Task inputs>
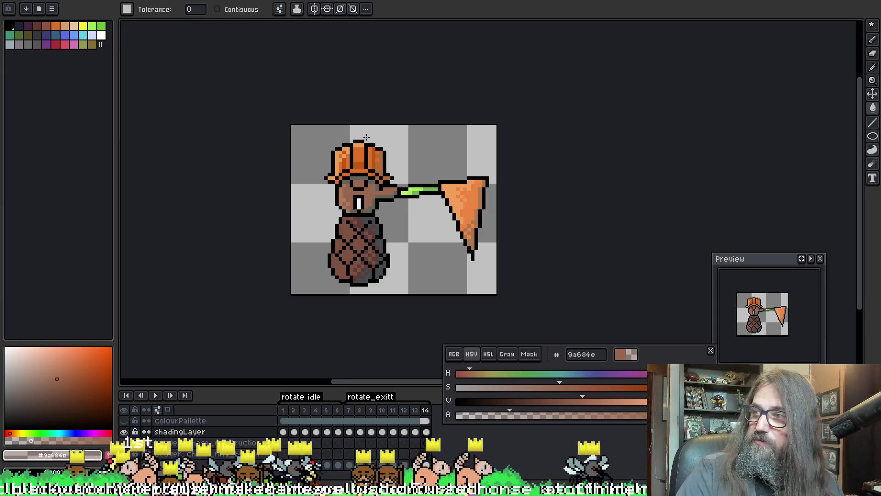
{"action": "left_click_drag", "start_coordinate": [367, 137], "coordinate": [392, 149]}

---

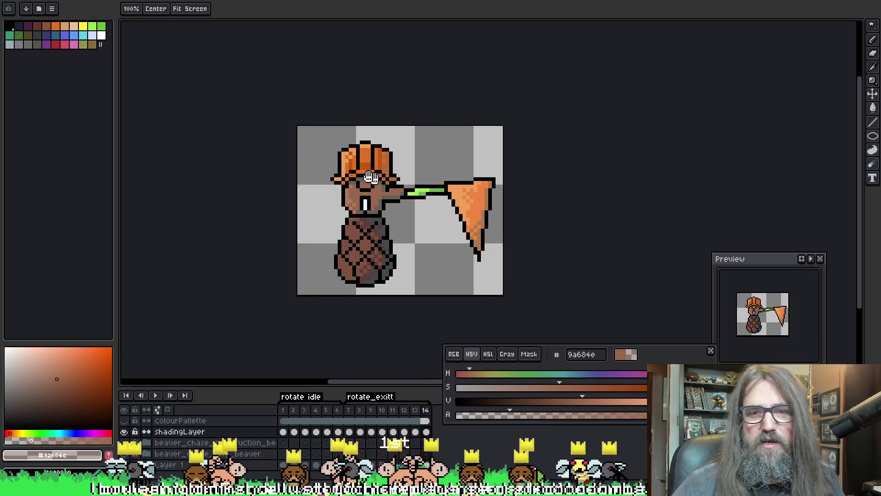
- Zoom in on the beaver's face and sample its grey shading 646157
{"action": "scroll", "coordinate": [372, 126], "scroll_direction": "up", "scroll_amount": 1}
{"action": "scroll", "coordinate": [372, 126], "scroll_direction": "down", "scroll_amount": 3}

Task prompt> Determine the number of lines in the material above that include the word "scroll". Give that number and no other text.

Output below> 2